As the nature of warfare transforms, creative solutions and strategic foresight will be at the heart of military readiness and resilience.
Three months into 2024, we’re traversing a world where conflicts intensify, and uncertainty seamlessly intertwines with our daily lives. The wars in Ukraine and Israel present a stark departure from those of yesterday. What we witness now is a marked escalation in operational tempo, coupled with the widespread adoption of cutting-edge technologies by opposing factions. This transformative shift disrupts established paradigms, challenging the notion that sheer mass and technology alone dictate the outcomes of conflicts. Rapid evolutions in tactics, technology, and operational strategies are underway; the prospect of de-escalation seems distant and is overshadowed by accelerated rearmament. This article considers some key factors that are shaping the evolving defense landscape.

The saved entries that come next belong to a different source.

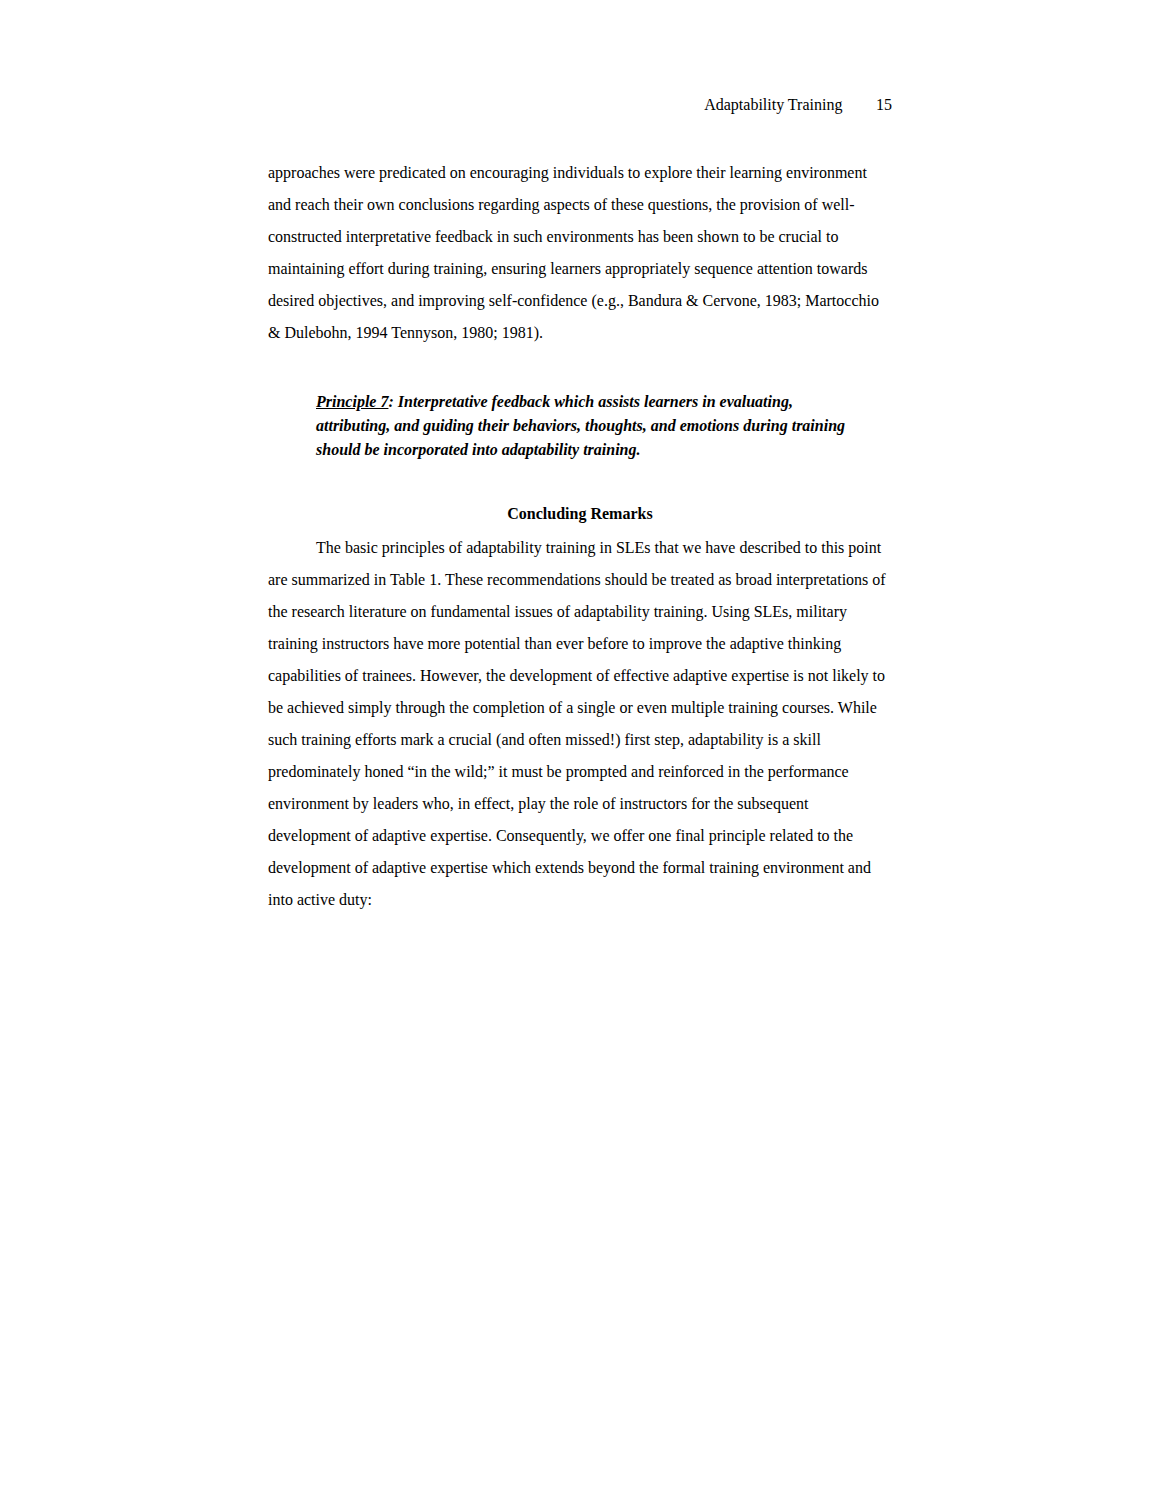Adaptability Training15
approaches were predicated on encouraging individuals to explore their learning environment and reach their own conclusions regarding aspects of these questions, the provision of well-constructed interpretative feedback in such environments has been shown to be crucial to maintaining effort during training, ensuring learners appropriately sequence attention towards desired objectives, and improving self-confidence (e.g., Bandura & Cervone, 1983; Martocchio & Dulebohn, 1994 Tennyson, 1980; 1981).
Principle 7: Interpretative feedback which assists learners in evaluating, attributing, and guiding their behaviors, thoughts, and emotions during training should be incorporated into adaptability training.
Concluding Remarks
The basic principles of adaptability training in SLEs that we have described to this point are summarized in Table 1. These recommendations should be treated as broad interpretations of the research literature on fundamental issues of adaptability training. Using SLEs, military training instructors have more potential than ever before to improve the adaptive thinking capabilities of trainees. However, the development of effective adaptive expertise is not likely to be achieved simply through the completion of a single or even multiple training courses. While such training efforts mark a crucial (and often missed!) first step, adaptability is a skill predominately honed “in the wild;” it must be prompted and reinforced in the performance environment by leaders who, in effect, play the role of instructors for the subsequent development of adaptive expertise. Consequently, we offer one final principle related to the development of adaptive expertise which extends beyond the formal training environment and into active duty:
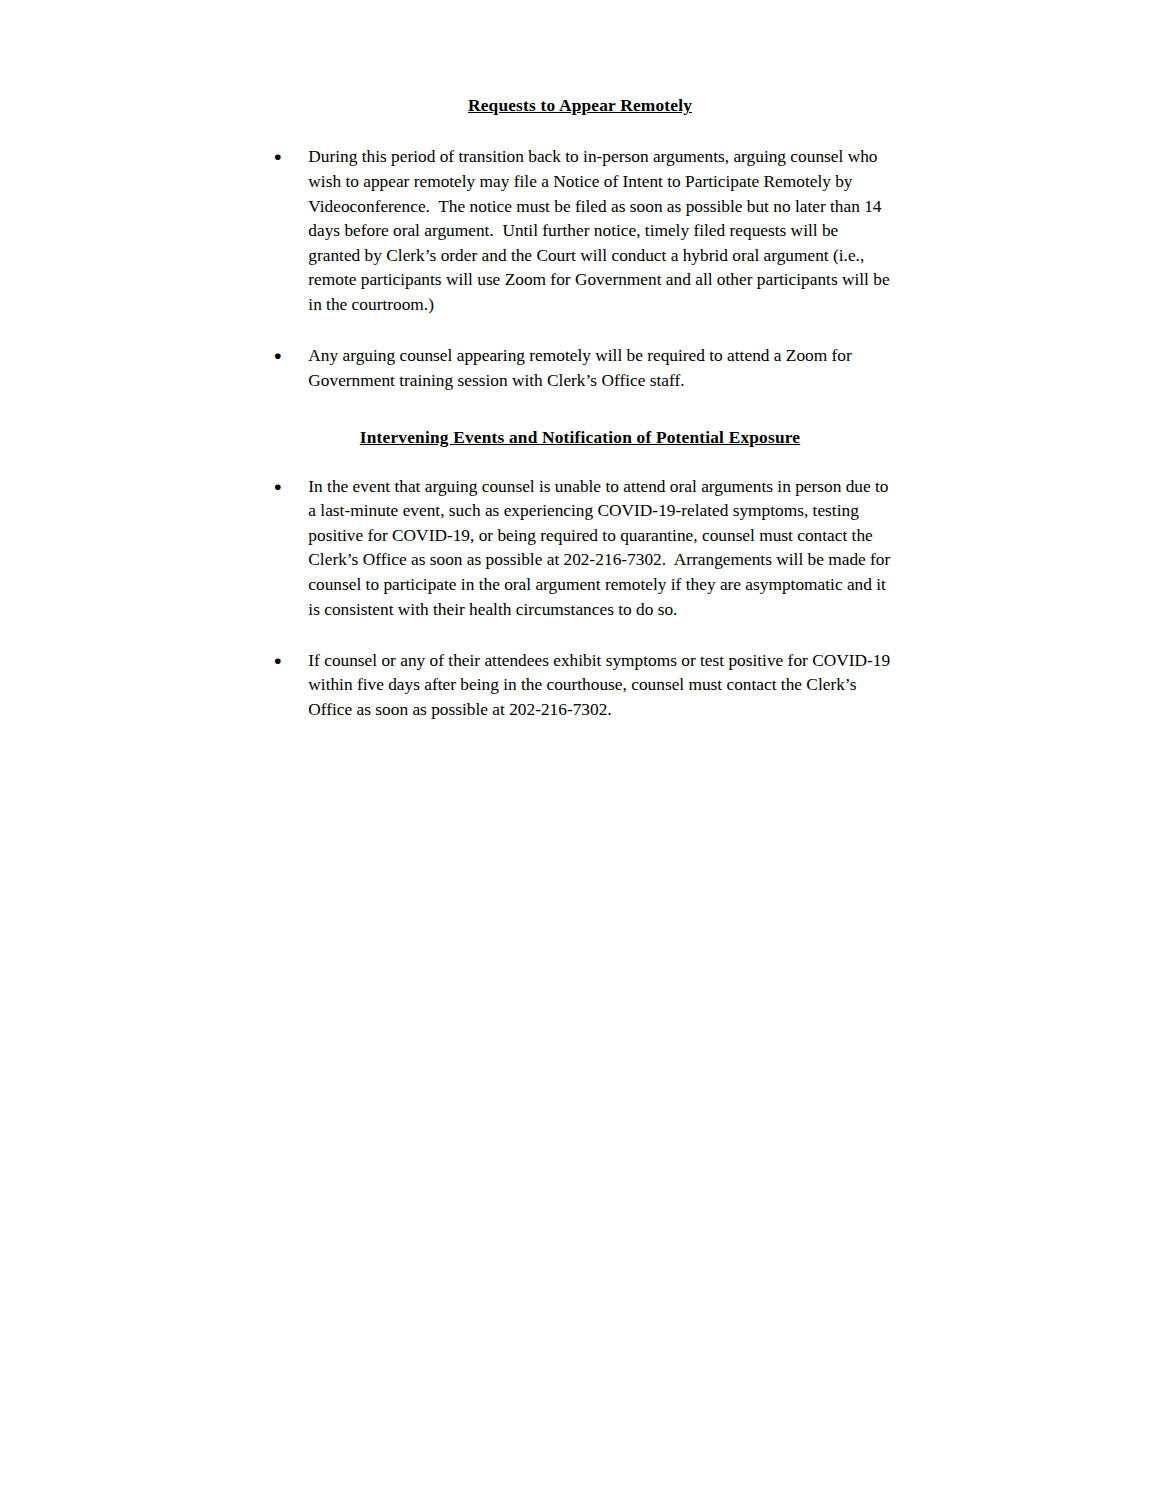Requests to Appear Remotely
During this period of transition back to in-person arguments, arguing counsel who wish to appear remotely may file a Notice of Intent to Participate Remotely by Videoconference. The notice must be filed as soon as possible but no later than 14 days before oral argument. Until further notice, timely filed requests will be granted by Clerk’s order and the Court will conduct a hybrid oral argument (i.e., remote participants will use Zoom for Government and all other participants will be in the courtroom.)
Any arguing counsel appearing remotely will be required to attend a Zoom for Government training session with Clerk’s Office staff.
Intervening Events and Notification of Potential Exposure
In the event that arguing counsel is unable to attend oral arguments in person due to a last-minute event, such as experiencing COVID-19-related symptoms, testing positive for COVID-19, or being required to quarantine, counsel must contact the Clerk’s Office as soon as possible at 202-216-7302. Arrangements will be made for counsel to participate in the oral argument remotely if they are asymptomatic and it is consistent with their health circumstances to do so.
If counsel or any of their attendees exhibit symptoms or test positive for COVID-19 within five days after being in the courthouse, counsel must contact the Clerk’s Office as soon as possible at 202-216-7302.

Artillery Shell Shortfall: Ukraine’s Need Unmet Without Diversification and Creative Solutions
The Russo-Ukrainian conflict witnessed a level of artillery usage reminiscent of the World Wars. Ukraine’s consumption exceeds 200,000 artillery rounds per month, while Russia’s demand could be four times as high. Recognizing its need for support, Ukraine appealed to the European Union to provide 250,000 shells monthly. Although Europe’s shell manufacturing capacity remains confidential, reports from February 2023 suggested the continent could, at that time, produce approximately 230,000 shells annually. Efforts to bolster manufacturing capacity, such as Rheinmetall’s acquisition of Expal Systems and BAE System’s shift to 24-hour working in the UK ammunition factories have yielded some production gains. Nevertheless, even an optimistic estimate of Europe’s production capacity in January 2024— perhaps 600,000 shells per year — falls significantly short of Ukraine’s estimated annual requirement of 1.5 million shells for defense and counteroffensive operations. Meanwhile, the EU’s 2023 plan to supply Ukraine with 1 million shells by spring 2024 is slipping, appearing increasingly unachievable.
Across the Atlantic, the US currently has a monthly shell production capacity of approximately 30,000 units, a figure projected to double by summer 2024 and potentially reach 100,000 units per month by the end of 2025. This increased capacity is poised to be divided between supplying Israel and Ukraine. However, even under the most favorable circumstances, the combined efforts of the US and Europe are unlikely to meet Ukraine’s ammunition demands in 2024. This consideration arises from the fact that supplying nations will also need to replenish their strategic reserves.
The solution to this supply shortfall is three-fold. Supplies from elsewhere – South Asia, Eastern Europe, and South America – may have to be tapped to meet requirements. This is challenging because of geopolitical complexities, and the desire of some suppliers to remain nonaligned. The second possibility is to ramp up production speed by reducing manufacturing tolerances and storage features that don’t compromise safety; not every shell needs to be machined to perfection especially if the majority are used for shelling to deter advances as opposed to targeted strikes. The third option is to supplement artillery with alternatives – take a dumb bomb, and make it smart by strapping on a guidance kit and a propulsion system, whilst ensuring that these can be launched from some of the missile launchers already used by Ukraine. This option is prohibitively expensive for a mass-firepower option but provides better range and precision, and most importantly there are plenty of dumb bombs lying around for repurposing. These measures may have to be accelerated to keep fighting.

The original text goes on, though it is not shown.